Saved entries:
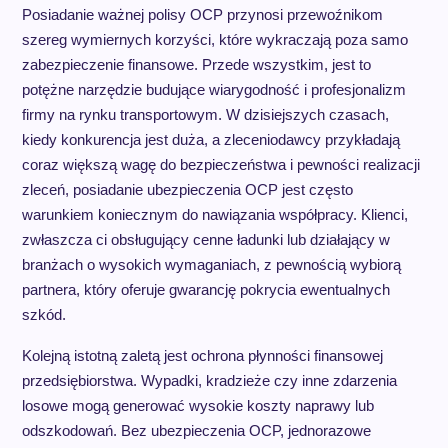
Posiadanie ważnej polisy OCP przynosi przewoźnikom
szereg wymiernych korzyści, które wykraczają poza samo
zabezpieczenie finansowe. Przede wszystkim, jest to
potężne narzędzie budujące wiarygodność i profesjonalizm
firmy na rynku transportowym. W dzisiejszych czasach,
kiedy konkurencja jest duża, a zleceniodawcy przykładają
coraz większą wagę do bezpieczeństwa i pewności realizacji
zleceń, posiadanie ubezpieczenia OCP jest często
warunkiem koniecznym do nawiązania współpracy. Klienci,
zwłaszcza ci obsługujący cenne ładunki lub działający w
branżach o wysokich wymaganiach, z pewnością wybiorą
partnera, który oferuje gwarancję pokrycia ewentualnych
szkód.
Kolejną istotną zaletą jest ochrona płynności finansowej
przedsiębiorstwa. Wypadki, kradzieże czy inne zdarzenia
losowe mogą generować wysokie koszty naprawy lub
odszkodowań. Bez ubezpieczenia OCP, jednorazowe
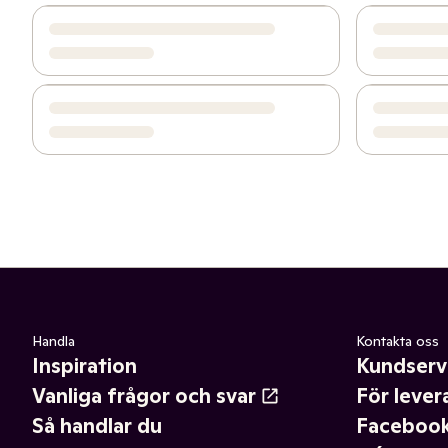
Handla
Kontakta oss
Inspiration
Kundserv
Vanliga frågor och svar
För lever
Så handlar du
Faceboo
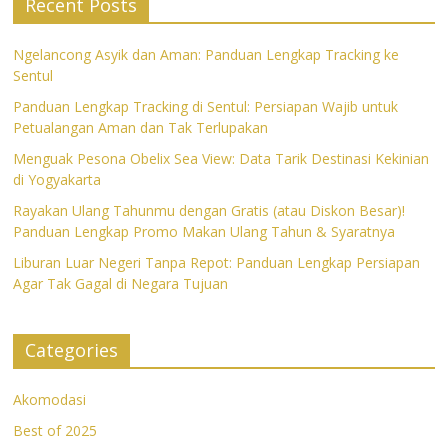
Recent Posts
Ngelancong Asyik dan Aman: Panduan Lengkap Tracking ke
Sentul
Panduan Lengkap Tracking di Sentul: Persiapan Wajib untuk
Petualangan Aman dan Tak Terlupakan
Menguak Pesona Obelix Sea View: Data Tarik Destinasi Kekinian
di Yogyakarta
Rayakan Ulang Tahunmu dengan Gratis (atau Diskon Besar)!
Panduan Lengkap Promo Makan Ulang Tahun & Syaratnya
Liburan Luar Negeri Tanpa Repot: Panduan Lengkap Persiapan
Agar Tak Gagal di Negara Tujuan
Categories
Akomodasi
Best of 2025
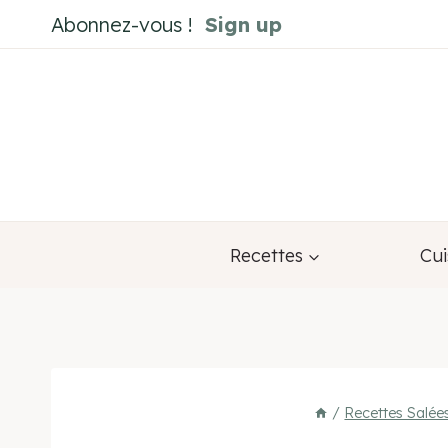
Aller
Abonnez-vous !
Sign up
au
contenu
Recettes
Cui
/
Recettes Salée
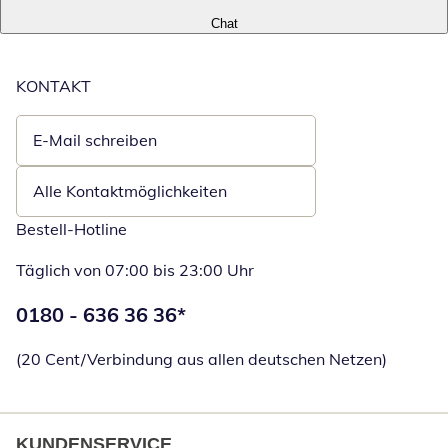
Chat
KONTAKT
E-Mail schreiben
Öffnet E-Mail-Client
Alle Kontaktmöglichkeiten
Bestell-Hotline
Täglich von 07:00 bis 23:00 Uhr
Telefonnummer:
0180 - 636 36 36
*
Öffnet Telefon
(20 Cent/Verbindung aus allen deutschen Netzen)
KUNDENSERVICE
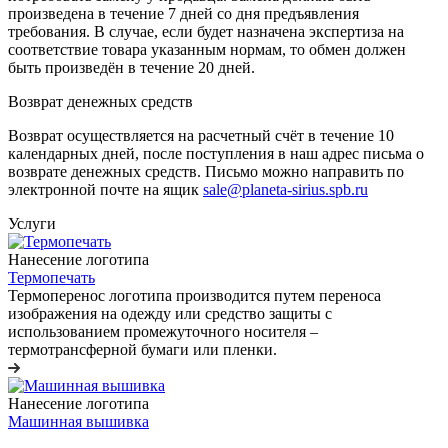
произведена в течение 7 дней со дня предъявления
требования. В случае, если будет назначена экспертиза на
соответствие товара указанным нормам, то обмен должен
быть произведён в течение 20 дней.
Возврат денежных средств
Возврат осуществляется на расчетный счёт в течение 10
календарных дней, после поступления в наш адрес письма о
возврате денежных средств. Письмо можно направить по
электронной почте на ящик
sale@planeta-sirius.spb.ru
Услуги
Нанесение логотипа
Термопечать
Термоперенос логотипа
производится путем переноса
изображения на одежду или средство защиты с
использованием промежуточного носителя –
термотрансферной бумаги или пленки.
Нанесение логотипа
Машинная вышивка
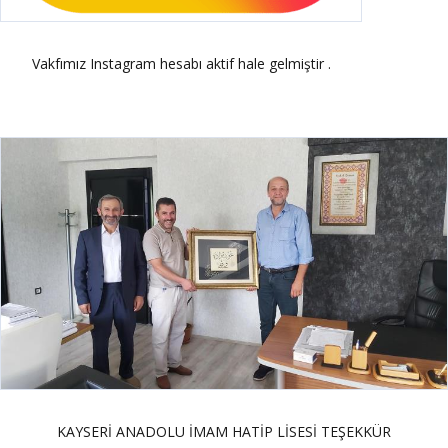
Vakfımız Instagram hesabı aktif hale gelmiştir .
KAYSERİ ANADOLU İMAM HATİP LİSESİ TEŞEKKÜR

...

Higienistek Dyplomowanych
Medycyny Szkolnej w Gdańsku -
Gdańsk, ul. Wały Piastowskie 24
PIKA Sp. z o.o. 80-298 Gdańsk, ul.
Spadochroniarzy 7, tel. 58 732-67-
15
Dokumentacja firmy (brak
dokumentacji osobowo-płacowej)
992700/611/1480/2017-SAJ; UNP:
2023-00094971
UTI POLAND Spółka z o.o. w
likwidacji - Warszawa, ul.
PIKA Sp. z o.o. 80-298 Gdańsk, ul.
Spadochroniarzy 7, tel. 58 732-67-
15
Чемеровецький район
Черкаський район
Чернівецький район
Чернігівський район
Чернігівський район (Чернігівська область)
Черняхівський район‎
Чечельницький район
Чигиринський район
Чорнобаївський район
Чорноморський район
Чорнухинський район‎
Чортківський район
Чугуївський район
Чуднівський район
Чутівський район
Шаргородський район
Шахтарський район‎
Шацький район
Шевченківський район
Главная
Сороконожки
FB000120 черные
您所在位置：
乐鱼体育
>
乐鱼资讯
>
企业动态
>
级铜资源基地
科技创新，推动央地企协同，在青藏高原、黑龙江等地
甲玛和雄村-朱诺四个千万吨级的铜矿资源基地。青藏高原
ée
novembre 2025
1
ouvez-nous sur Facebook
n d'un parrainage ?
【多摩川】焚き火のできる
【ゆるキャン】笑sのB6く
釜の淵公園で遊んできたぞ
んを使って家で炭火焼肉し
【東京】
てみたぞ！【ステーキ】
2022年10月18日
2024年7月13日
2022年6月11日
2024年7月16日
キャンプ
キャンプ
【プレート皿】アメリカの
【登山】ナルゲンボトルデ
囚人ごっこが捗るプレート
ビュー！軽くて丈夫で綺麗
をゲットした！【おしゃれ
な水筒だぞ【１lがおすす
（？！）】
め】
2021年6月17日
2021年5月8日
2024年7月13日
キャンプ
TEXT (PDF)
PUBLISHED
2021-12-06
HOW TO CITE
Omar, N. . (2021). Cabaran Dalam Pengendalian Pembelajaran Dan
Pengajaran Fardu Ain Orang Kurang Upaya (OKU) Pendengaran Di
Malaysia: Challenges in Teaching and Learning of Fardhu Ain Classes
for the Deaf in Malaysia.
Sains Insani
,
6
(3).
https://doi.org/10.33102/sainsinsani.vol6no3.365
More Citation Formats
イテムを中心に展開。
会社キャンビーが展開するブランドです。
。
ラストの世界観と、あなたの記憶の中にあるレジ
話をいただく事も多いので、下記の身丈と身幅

* * *

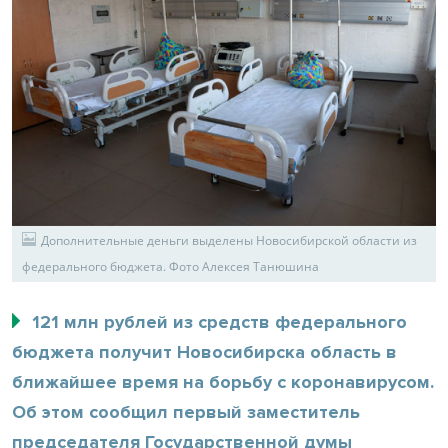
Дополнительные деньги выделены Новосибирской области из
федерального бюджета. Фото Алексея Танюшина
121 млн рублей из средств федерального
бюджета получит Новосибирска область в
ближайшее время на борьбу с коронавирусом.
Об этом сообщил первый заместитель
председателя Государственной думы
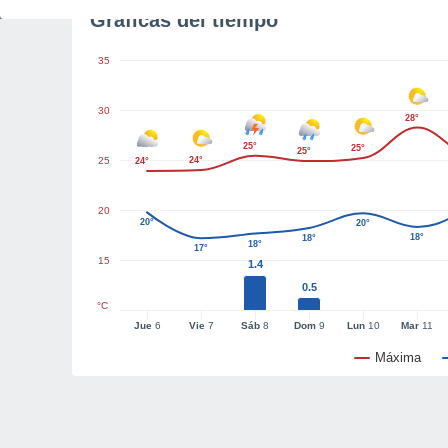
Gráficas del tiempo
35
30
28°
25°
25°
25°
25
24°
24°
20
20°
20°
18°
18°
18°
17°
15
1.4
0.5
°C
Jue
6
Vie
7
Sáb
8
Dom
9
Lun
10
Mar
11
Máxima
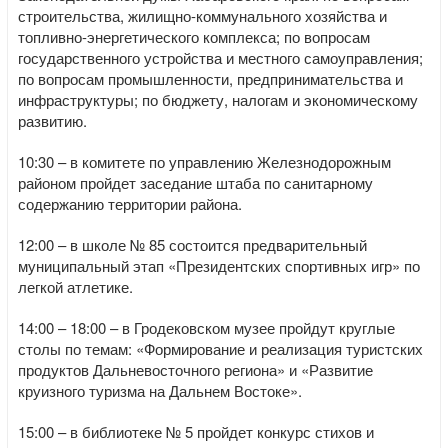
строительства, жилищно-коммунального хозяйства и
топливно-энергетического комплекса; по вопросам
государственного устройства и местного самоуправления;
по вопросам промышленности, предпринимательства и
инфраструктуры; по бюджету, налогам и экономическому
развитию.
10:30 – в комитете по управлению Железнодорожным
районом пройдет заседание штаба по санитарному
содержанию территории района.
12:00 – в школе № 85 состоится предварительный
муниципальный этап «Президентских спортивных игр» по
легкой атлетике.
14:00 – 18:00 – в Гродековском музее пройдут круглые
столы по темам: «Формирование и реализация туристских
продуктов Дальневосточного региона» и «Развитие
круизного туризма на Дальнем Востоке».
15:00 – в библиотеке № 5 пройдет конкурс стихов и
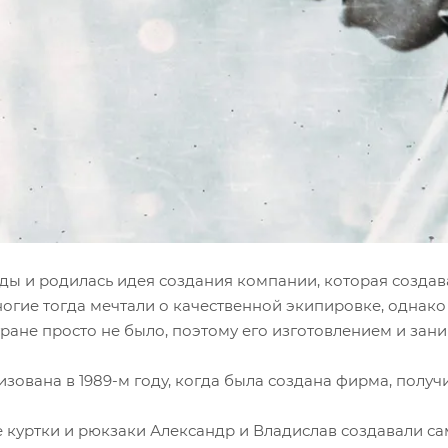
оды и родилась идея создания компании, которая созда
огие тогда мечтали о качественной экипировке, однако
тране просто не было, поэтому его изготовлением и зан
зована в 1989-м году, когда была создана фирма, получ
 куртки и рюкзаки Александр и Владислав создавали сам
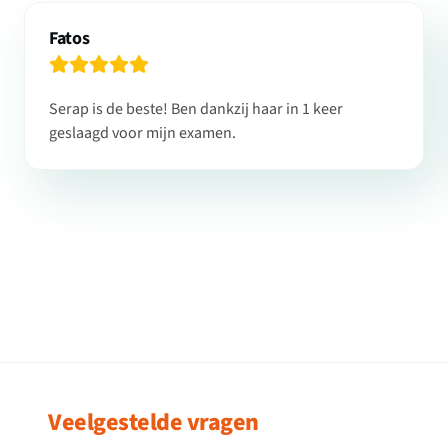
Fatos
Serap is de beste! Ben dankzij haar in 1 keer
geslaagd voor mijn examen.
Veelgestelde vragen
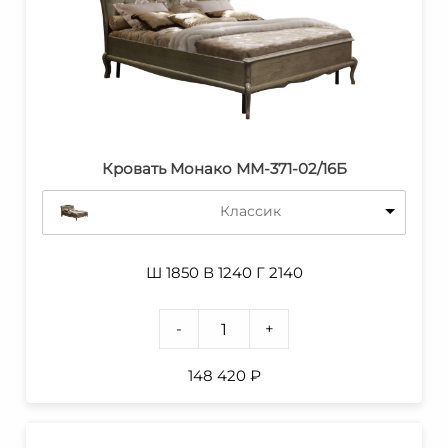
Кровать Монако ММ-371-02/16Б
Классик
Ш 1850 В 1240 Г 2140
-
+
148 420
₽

**What to work on**
Report how many lines in the data include the word "Ulang", and give nothing but the count.

**Written answer**
2